• **Records to use**
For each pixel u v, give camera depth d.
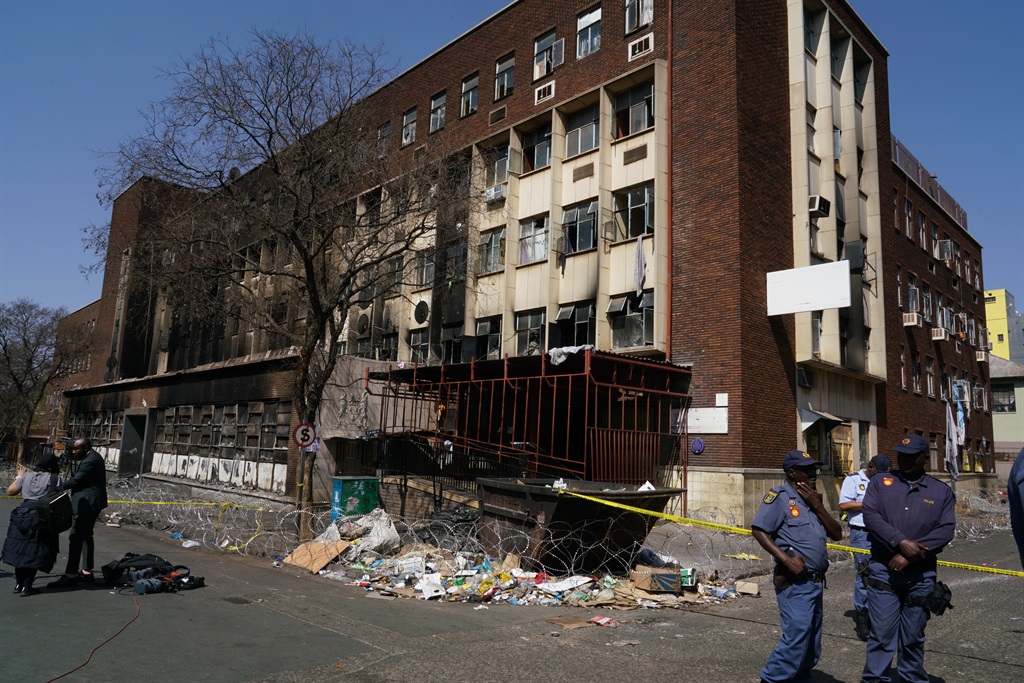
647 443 17.11
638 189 19.81
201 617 7.32
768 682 4.99
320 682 5.44
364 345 27.14
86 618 7.02
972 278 37.50
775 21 19.86
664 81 19.42
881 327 22.75
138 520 15.86
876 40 25.34
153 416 32.03
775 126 19.25
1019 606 9.28
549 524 9.56
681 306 18.16
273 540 13.50
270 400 23.22
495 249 23.44
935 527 4.81
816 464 5.25
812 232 19.75
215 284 18.14
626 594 9.09
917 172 31.05
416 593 9.08
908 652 4.82
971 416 34.34
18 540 7.95
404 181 17.52
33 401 39.66
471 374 18.09
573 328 20.69
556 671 5.89
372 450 21.09
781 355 18.12
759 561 12.71
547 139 22.67
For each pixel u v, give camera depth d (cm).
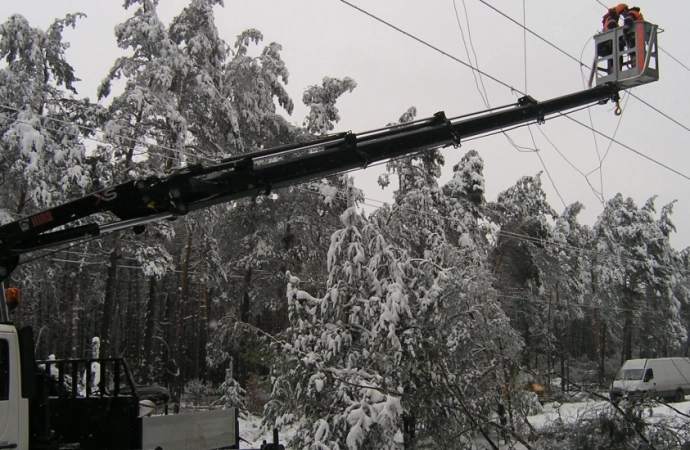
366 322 1271
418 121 778
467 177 3481
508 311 3259
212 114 2578
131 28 2366
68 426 741
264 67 2994
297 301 1309
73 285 3231
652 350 4797
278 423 1234
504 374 1181
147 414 835
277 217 3098
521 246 3556
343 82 3083
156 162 2323
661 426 954
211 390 3042
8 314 713
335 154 726
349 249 1305
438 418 1160
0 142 2111
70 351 3097
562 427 1004
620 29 977
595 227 4866
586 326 5388
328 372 1170
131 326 4088
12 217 2117
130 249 2458
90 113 2269
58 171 2152
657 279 4738
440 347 1234
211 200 709
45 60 2420
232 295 3388
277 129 2878
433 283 1394
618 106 991
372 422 1064
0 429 611
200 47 2500
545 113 876
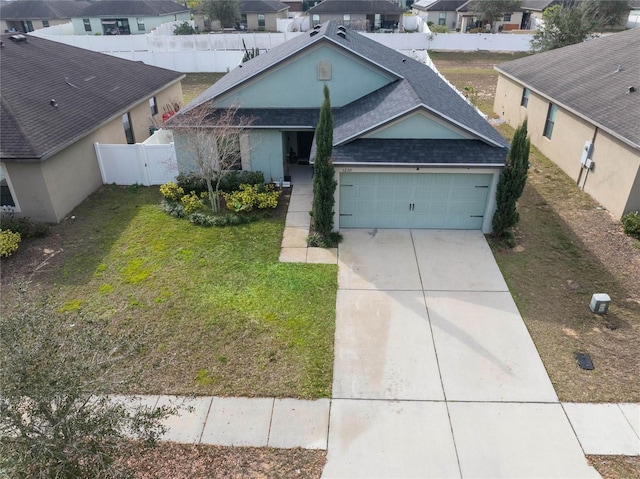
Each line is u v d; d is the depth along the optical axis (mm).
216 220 14102
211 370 8945
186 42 39469
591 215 14445
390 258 12516
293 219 14516
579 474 7070
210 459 7324
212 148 14172
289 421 7949
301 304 10727
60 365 5660
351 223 14016
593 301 10312
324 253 12766
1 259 12508
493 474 7102
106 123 16859
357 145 13070
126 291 11188
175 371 8914
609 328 9922
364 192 13445
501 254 12664
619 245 12836
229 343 9570
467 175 13031
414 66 19938
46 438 5516
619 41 19000
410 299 10938
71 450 5633
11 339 5516
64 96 16438
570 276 11664
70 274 11875
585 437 7637
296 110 16359
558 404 8227
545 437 7656
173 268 12047
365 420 7973
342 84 16219
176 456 7359
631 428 7770
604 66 17688
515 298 10930
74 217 14625
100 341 6359
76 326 6723
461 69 35594
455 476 7082
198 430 7789
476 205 13500
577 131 16359
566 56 20828
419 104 12672
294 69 15891
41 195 13797
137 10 49625
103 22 49688
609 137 14352
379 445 7555
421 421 7953
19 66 16688
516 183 12461
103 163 16562
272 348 9453
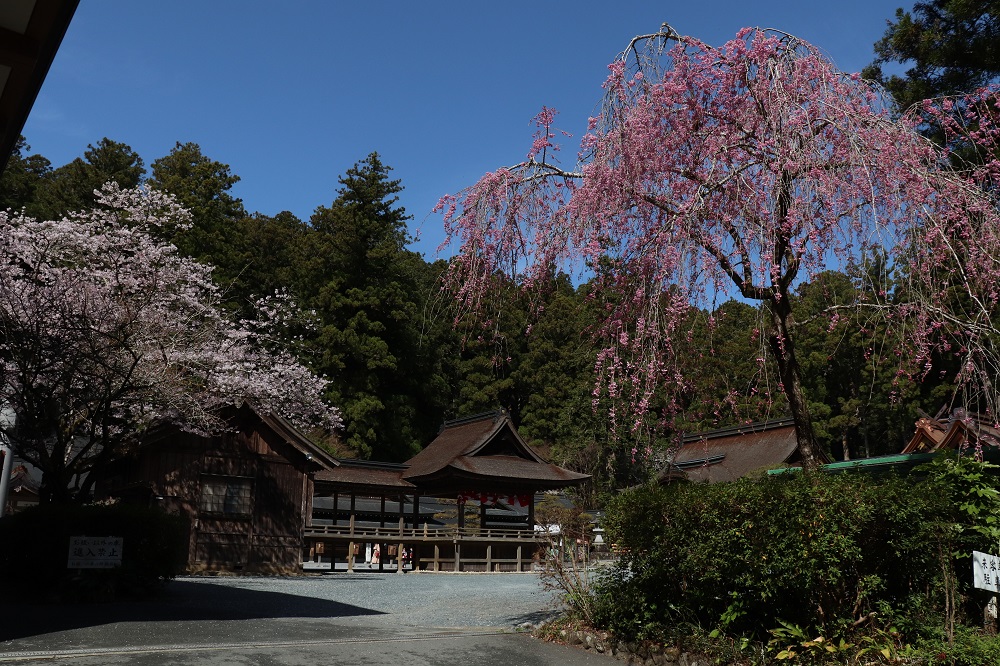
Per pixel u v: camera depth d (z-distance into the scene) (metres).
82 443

• **What is required**
Scan the entries above for the word "depth" and collect each line holding it.

• **Task result**
For each pixel u v, give camera depth d.
For each pixel u v, give camera depth d (cm).
Each line is u v d; d is the depth along the optical axis (mm).
Per pixel u v: camera depth d (z-distance into the scene) (metres).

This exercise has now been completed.